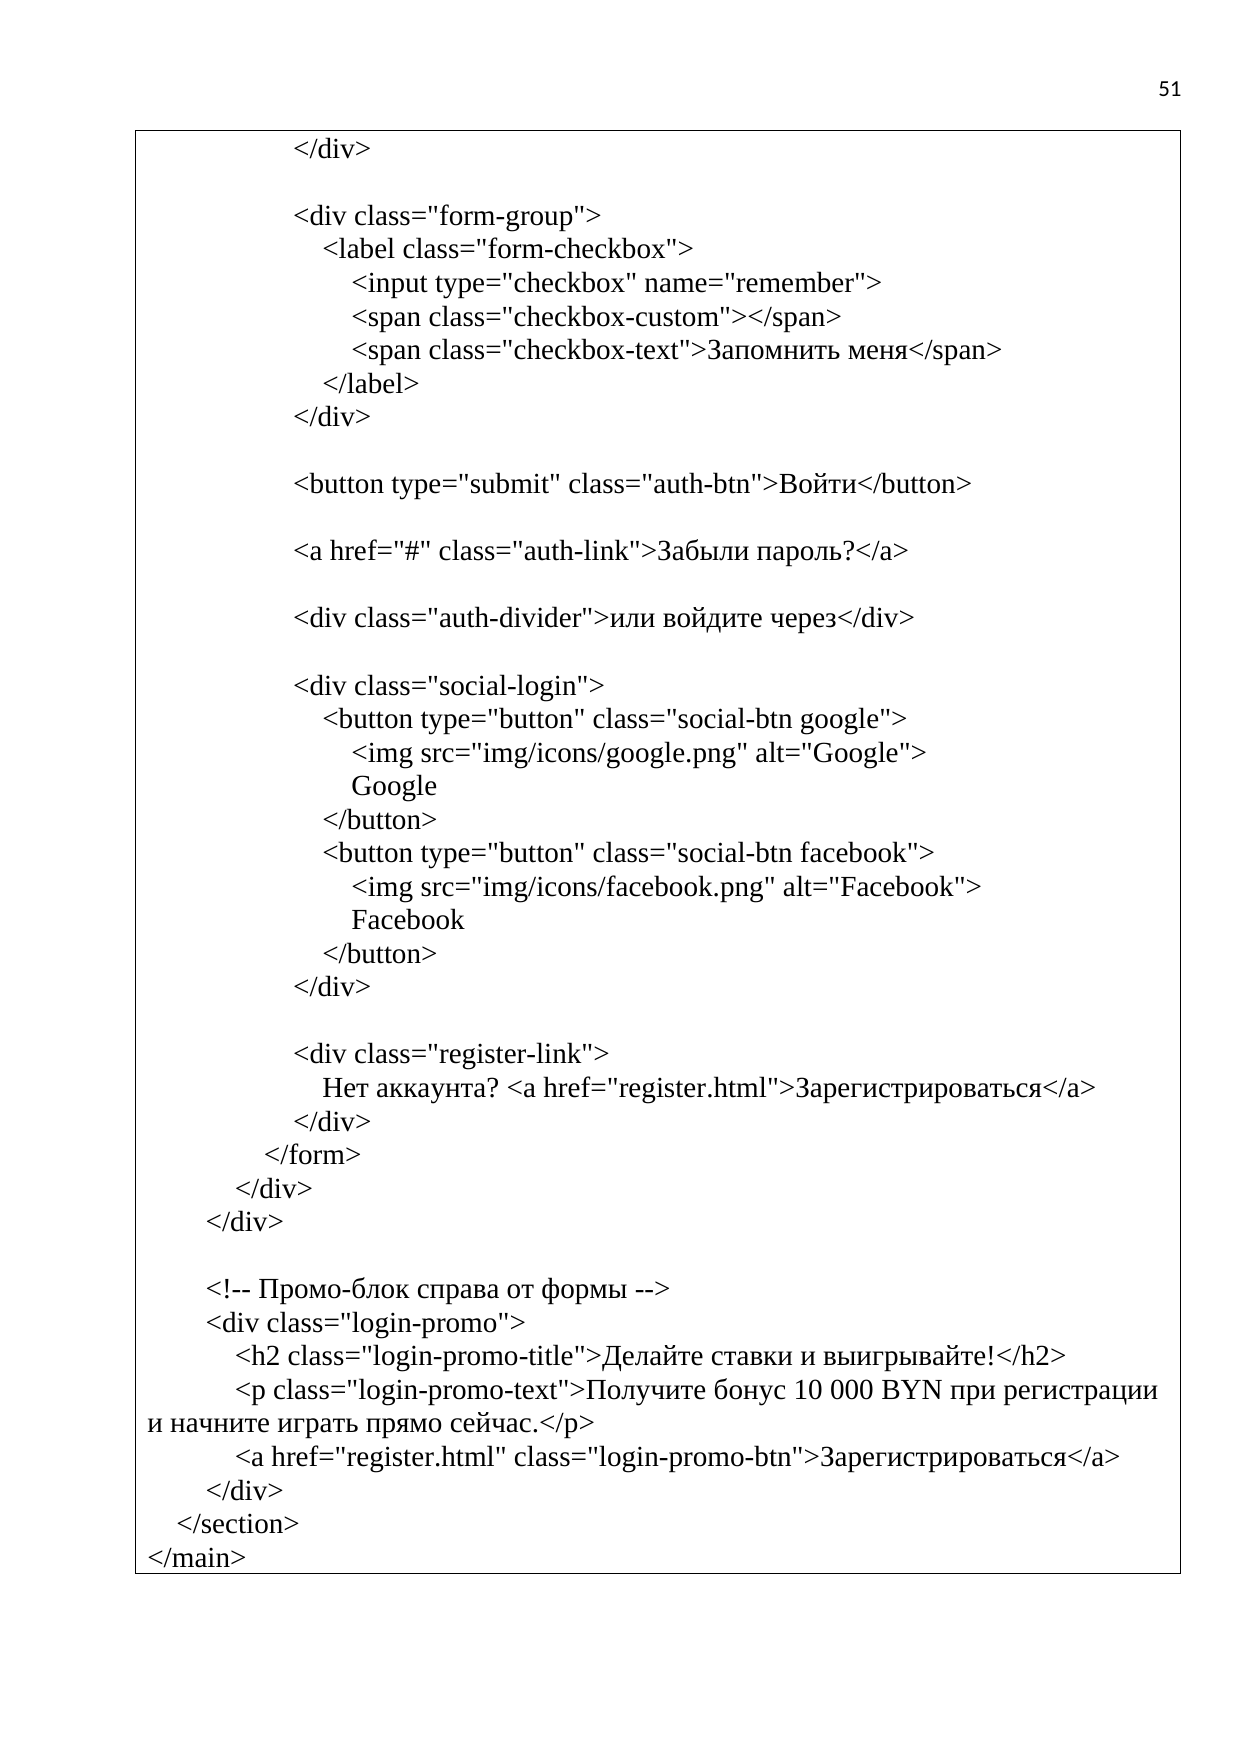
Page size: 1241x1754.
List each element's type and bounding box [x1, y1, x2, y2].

table_header [136, 131, 1180, 1573]
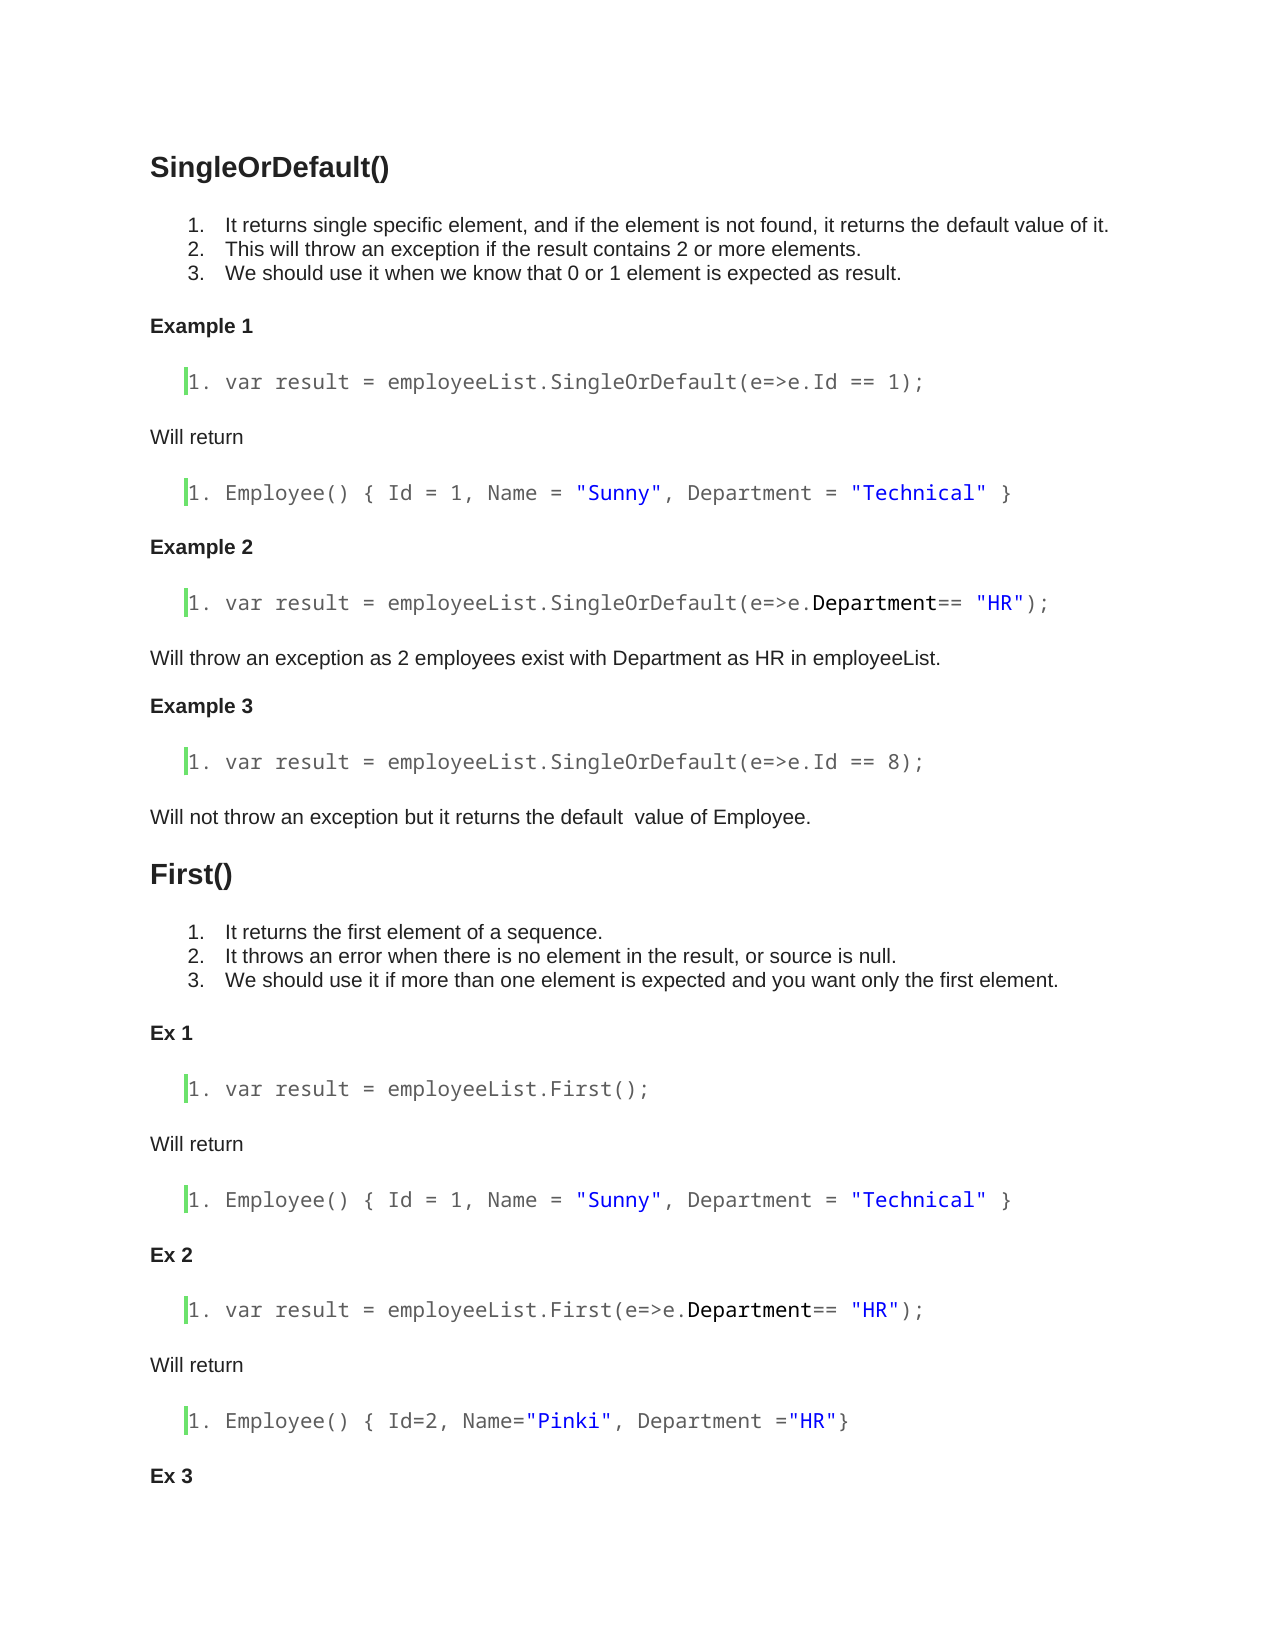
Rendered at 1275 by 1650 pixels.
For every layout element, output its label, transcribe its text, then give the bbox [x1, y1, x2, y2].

▶ _What is being asked_
The expected output is every record above, copied exactly, without pictures.

▶ _Reply to the task_
Page size: 1241x1754.
List each element's type and bounding box [x1, y1, x2, y2].

table_header [136, 131, 1180, 1573]
Rendered at 1275 by 1650 pixels.
For every layout element, output its label, transcribe its text, then give the bbox [x1, y1, x2, y2].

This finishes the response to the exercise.